Start with the most important information

When writing a press release, include the most important information at the start. This helps to catch the journalist’s attention and mimics the structure of press articles which are written to be edited from the bottom up without the key message being lost.

Disseminating a Press Release

You are probably most likely to email your press release to a journalist. When doing so, remember these important points:

Think carefully about the subject line of your email since this is key to getting your press release read. A release with the subject line “Press release: see attached” and no other information is likely to be deleted immediately. Often, your headline is suitable as a subject line for the email.

Don’t send the release as an attachment; instead include the text of the press release in the body of the email. You are trying to make the journalist’s life easy and this way they can immediately read your content without having to waste time opening an attachment.

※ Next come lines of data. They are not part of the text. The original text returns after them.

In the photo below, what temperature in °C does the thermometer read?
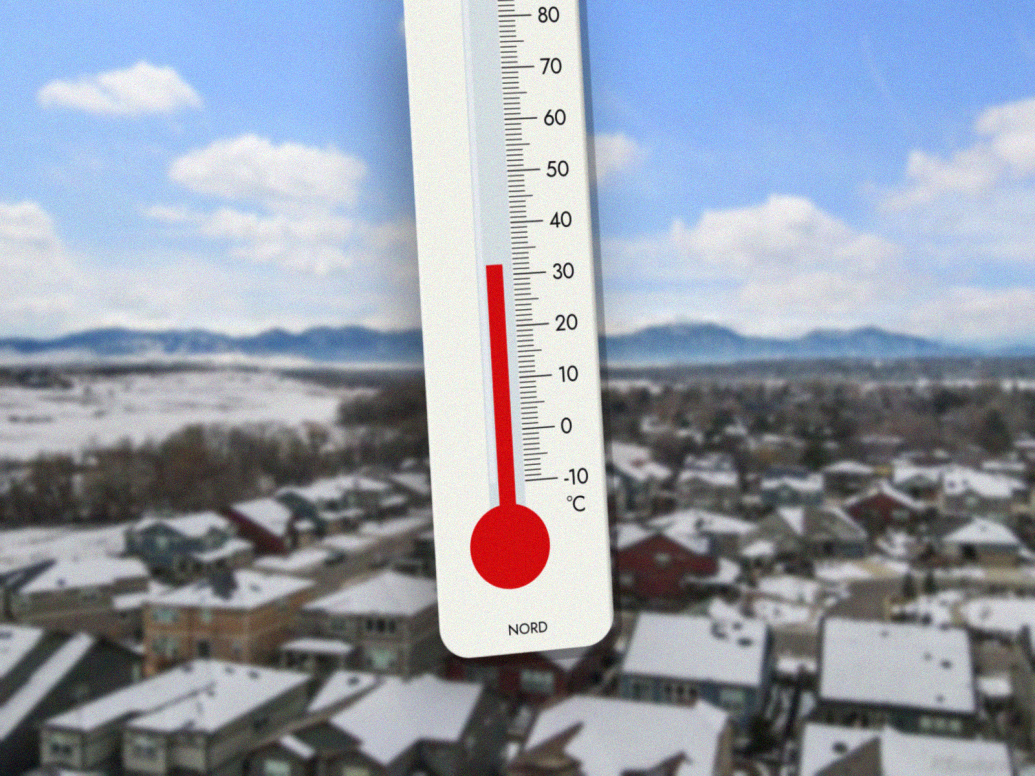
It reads 32 °C
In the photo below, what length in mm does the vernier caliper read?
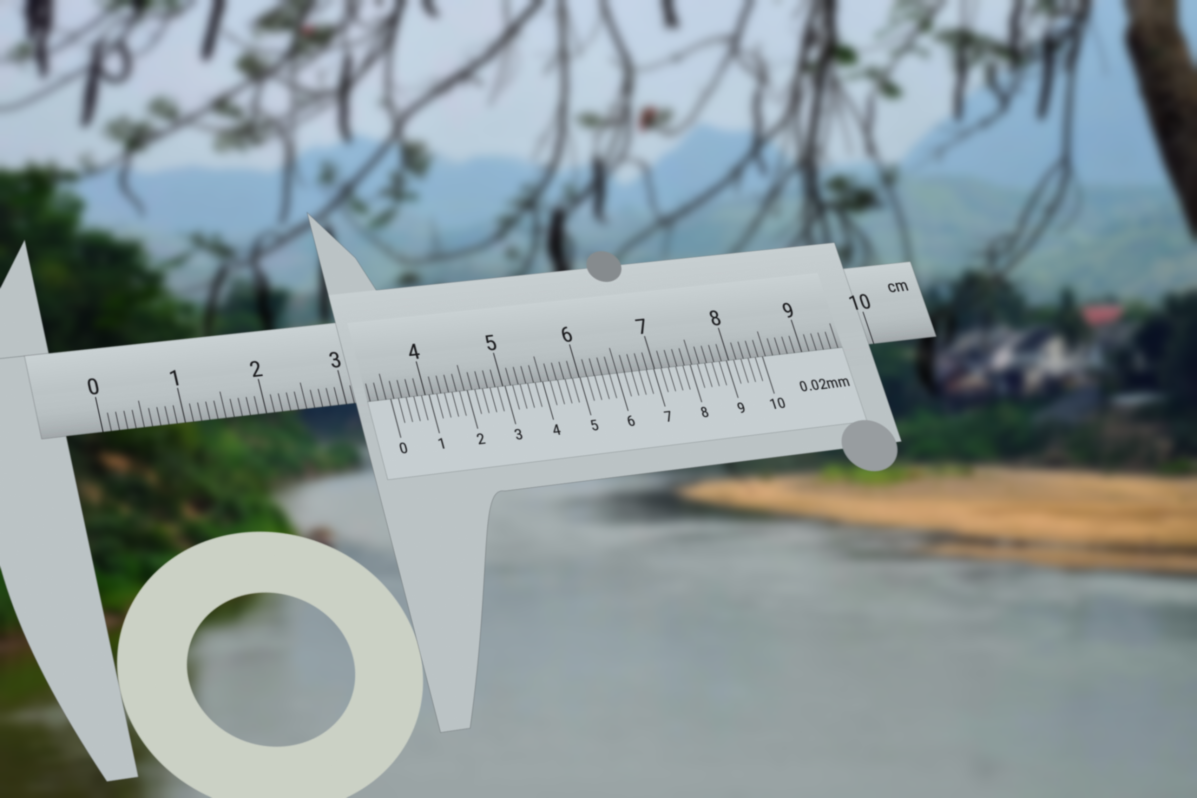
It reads 35.6 mm
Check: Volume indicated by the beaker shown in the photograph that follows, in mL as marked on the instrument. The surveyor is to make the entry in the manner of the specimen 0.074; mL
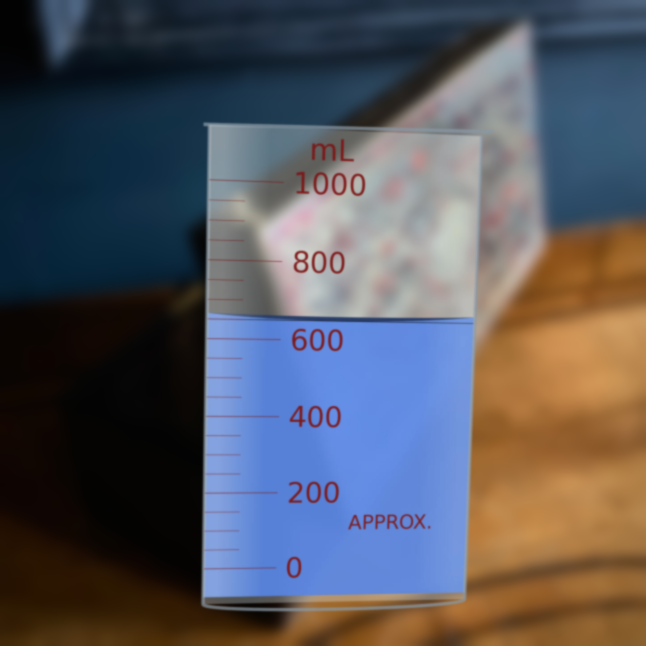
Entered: 650; mL
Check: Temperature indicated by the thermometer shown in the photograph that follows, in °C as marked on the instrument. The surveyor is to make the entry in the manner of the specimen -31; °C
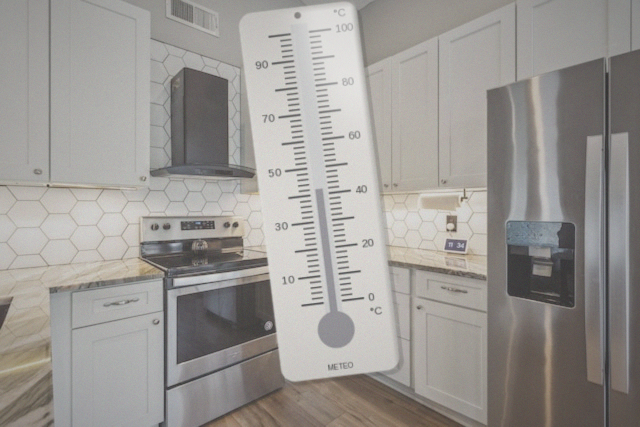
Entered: 42; °C
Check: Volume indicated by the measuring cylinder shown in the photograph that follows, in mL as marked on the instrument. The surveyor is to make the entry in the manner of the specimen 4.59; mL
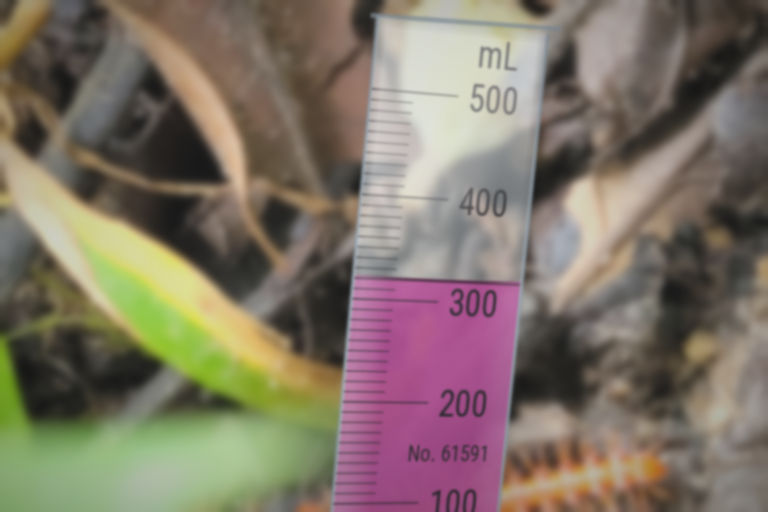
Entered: 320; mL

Follow up your email with a phone call to ensure that the journalist has received it. Even if they do not wish to use the press release this time you might get some feedback that will improve the chance of getting your story reported next time.


Timing is often key to a successful press release, it is important to think carefully about when you would like your story published.

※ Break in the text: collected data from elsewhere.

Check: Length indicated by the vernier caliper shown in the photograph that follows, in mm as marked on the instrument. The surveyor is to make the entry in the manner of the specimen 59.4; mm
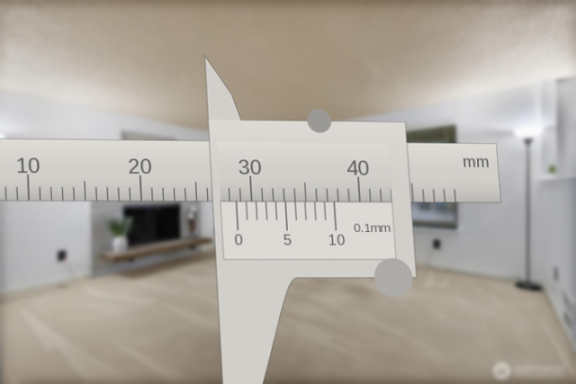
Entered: 28.6; mm
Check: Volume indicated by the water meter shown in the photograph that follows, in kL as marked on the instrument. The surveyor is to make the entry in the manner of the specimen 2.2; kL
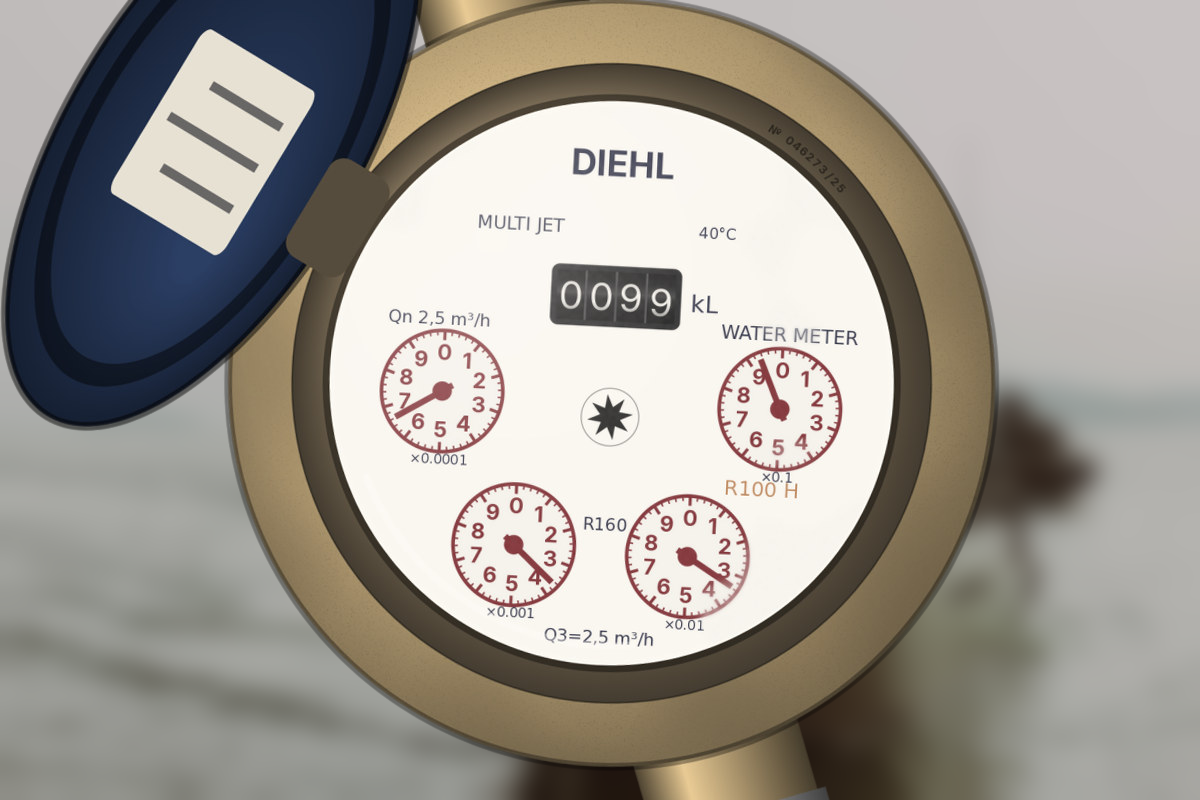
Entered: 98.9336; kL
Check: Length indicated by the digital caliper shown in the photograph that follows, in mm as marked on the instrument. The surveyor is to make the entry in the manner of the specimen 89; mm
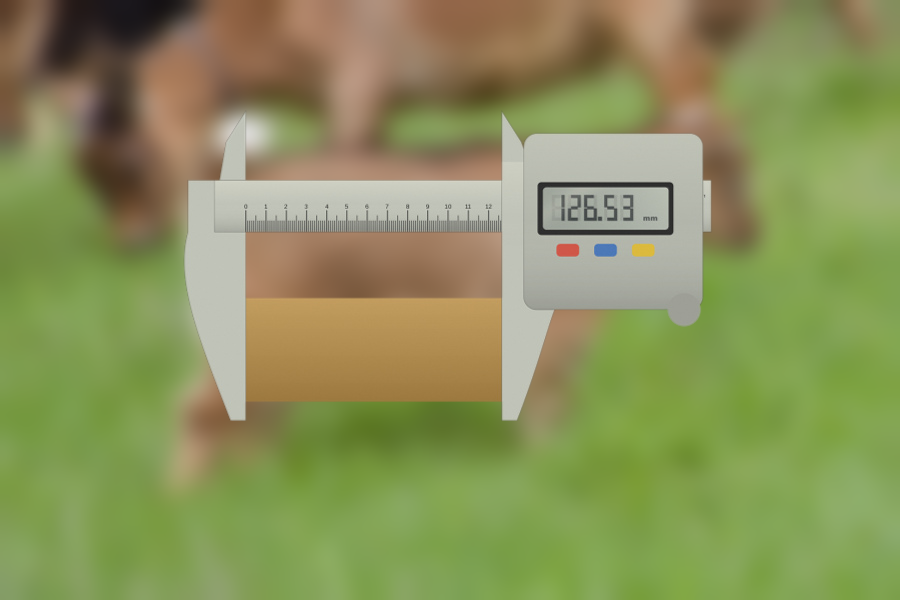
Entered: 126.53; mm
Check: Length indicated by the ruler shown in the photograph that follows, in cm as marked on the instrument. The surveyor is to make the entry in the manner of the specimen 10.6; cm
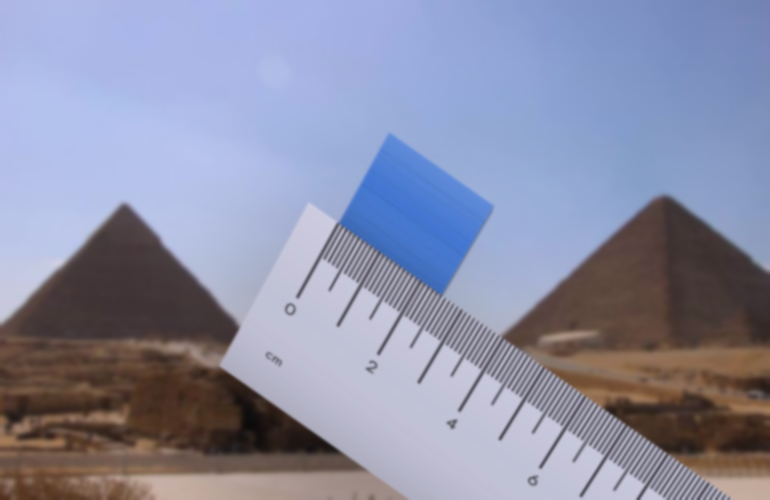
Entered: 2.5; cm
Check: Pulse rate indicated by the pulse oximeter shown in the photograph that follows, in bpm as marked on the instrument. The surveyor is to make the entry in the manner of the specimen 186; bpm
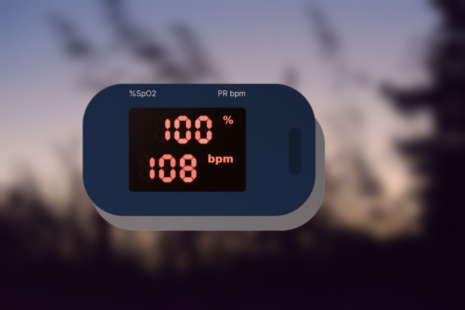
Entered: 108; bpm
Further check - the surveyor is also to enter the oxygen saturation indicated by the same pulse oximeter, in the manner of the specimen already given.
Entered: 100; %
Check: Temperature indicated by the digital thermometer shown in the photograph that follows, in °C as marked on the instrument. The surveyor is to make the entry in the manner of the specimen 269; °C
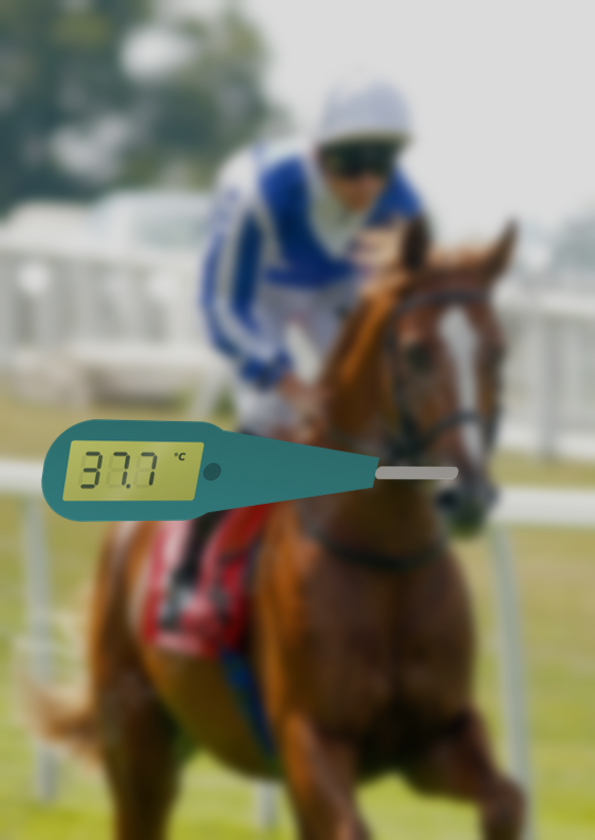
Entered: 37.7; °C
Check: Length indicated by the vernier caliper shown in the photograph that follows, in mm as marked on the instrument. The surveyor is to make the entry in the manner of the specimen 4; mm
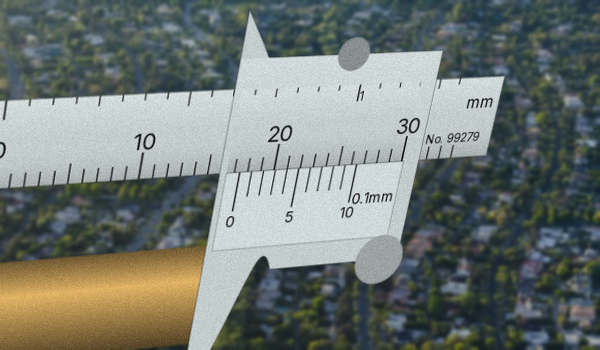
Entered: 17.4; mm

At the top of your press release you should clearly indicate whether it is for immediate release or under embargo until a future date.

Responding to Bad News:
Emergency Press Statements

If a press release is designed to get a story into the press, there will also be times when what you or the organisation wants to do is to kill a story stone dead.

Under these circumstances, the organisation may hold a press conference or issue a press statement. This usually happens in response to stories in the press, or questions from a journalist about something that they have uncovered.

The stories or allegations may or may not be true, but the organisation wishes to put a different angle and or present their point of view.

Although every situation demands a slightly different response, there are some rules to remember:

  • In its simplest form, a press statement may be that there is no comment to make on the stories, or ‘nothing to say at the present time’. While this is probably not going to make a story go away, it doesn’t add any fuel to the fire and gives the organisation time to investigate further. Issuing such a statement also prevents the press from reporting that you, or your organisation, refused to respond.
  • The most important aspect of any emergency press statement is that it doesn’t make the situation any worse.
  • Before you say anything public, make sure that you have thoroughly investigated the situation, and have the facts at your fingertips. Only then can you decide on the appropriate response.
  • You also need to be ready to change your response if the facts change. Flexibility is all.
  • Do not lie to the press. With Google available, you will be found out very quickly and this will make the story even bigger.
  • If your organisation has messed up or done something wrong, the best thing that you can do is apologise quickly and make amends. Ideally, the CEO, or a Board member with responsibility for the subject area, should apologise in person.

Apologising is not admitting liability.

It is perfectly possible to put out an apology that runs something like:

Organisation X regrets any difficulty which its customers have encountered as a result of situation Y, and is committed to helping them to overcome those problems by doing A, B, and C.

Government departments regularly put out press statements which say “We have read the stories about situation x with horror. Our thoughts are with the families of those concerned”. It says nothing incriminating, but it helps show that the organisation is aware of the situation and cares about those involved.

In Conclusion…

Remember that you can influence, but not control what journalists write about your organisation, and what any particular news organisation chooses to publish.

You do, however, have total control over the messages that you issue. If you issue wisely, with a view to the story and those receiving the information, you will be more likely to influence successfully.